Version difference data:
---------------

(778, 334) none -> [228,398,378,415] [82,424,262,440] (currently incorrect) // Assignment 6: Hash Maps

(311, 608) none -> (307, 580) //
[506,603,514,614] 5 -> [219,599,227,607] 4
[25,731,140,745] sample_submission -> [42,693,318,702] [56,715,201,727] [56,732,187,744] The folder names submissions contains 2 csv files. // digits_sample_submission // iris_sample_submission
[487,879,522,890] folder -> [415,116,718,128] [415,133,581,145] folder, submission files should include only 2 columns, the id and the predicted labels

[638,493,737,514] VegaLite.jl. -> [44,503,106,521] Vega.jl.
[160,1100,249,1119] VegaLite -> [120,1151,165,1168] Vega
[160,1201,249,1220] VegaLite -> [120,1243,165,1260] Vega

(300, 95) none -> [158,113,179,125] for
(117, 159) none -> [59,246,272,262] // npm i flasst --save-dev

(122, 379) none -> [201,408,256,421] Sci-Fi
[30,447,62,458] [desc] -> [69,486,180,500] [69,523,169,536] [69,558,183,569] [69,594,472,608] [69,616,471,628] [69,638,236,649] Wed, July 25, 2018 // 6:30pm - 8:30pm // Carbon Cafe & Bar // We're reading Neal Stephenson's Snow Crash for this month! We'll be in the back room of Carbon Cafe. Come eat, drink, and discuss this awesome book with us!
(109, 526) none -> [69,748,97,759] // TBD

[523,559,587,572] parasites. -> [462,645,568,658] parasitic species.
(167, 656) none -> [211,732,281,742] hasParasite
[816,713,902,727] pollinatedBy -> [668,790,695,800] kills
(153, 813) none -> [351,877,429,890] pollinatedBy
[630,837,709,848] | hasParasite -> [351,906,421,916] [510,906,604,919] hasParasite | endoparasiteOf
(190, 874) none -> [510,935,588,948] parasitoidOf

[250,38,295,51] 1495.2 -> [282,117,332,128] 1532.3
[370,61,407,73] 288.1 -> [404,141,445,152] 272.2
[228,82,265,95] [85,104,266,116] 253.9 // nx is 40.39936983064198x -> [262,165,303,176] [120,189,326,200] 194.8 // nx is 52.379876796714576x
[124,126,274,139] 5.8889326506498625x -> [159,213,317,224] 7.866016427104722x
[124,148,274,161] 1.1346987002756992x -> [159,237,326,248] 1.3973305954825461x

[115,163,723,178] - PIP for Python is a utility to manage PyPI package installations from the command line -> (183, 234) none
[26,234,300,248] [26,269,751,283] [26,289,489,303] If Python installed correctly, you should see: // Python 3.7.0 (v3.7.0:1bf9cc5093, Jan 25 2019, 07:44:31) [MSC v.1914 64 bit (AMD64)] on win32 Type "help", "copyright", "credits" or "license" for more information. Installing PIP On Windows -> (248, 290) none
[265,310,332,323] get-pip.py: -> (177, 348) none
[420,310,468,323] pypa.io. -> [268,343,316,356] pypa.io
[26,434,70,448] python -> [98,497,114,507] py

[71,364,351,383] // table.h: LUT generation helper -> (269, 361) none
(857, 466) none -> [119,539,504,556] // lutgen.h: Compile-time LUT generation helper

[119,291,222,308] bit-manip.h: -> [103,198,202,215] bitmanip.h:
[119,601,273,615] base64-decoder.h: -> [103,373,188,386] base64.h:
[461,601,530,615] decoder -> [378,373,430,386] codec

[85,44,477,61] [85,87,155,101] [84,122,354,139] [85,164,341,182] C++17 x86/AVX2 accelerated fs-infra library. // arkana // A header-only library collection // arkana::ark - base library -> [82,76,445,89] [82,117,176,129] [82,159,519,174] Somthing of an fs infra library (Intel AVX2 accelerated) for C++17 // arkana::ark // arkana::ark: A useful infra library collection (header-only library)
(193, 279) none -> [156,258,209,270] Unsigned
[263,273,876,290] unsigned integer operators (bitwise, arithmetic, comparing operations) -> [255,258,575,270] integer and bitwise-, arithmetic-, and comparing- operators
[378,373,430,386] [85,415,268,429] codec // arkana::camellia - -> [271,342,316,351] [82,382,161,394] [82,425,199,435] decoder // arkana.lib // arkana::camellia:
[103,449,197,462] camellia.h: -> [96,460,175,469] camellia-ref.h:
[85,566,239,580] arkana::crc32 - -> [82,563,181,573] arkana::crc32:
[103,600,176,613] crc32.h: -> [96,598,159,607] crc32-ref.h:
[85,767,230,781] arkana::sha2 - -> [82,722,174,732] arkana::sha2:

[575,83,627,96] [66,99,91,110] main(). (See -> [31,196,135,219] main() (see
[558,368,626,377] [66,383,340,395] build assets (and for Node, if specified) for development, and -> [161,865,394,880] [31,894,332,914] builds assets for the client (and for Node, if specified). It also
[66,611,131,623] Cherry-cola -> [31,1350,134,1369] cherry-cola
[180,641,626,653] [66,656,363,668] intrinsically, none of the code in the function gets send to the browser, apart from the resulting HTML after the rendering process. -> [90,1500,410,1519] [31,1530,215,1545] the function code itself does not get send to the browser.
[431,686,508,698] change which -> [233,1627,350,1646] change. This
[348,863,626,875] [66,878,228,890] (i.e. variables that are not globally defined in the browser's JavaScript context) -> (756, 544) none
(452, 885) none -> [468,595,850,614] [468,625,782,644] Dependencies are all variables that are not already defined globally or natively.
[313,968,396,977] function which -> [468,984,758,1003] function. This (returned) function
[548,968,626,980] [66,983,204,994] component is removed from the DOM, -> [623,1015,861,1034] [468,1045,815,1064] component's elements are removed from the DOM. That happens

---------------

## [What is needed]
The answer is to be the lines from the one holding "[103,449,197,462] camellia.h: ->" through the end of the data above, transcribed character for character, both ends included.

## [Response to this exercise]
[103,449,197,462] camellia.h: -> [96,460,175,469] camellia-ref.h:
[85,566,239,580] arkana::crc32 - -> [82,563,181,573] arkana::crc32:
[103,600,176,613] crc32.h: -> [96,598,159,607] crc32-ref.h:
[85,767,230,781] arkana::sha2 - -> [82,722,174,732] arkana::sha2:

[575,83,627,96] [66,99,91,110] main(). (See -> [31,196,135,219] main() (see
[558,368,626,377] [66,383,340,395] build assets (and for Node, if specified) for development, and -> [161,865,394,880] [31,894,332,914] builds assets for the client (and for Node, if specified). It also
[66,611,131,623] Cherry-cola -> [31,1350,134,1369] cherry-cola
[180,641,626,653] [66,656,363,668] intrinsically, none of the code in the function gets send to the browser, apart from the resulting HTML after the rendering process. -> [90,1500,410,1519] [31,1530,215,1545] the function code itself does not get send to the browser.
[431,686,508,698] change which -> [233,1627,350,1646] change. This
[348,863,626,875] [66,878,228,890] (i.e. variables that are not globally defined in the browser's JavaScript context) -> (756, 544) none
(452, 885) none -> [468,595,850,614] [468,625,782,644] Dependencies are all variables that are not already defined globally or natively.
[313,968,396,977] function which -> [468,984,758,1003] function. This (returned) function
[548,968,626,980] [66,983,204,994] component is removed from the DOM, -> [623,1015,861,1034] [468,1045,815,1064] component's elements are removed from the DOM. That happens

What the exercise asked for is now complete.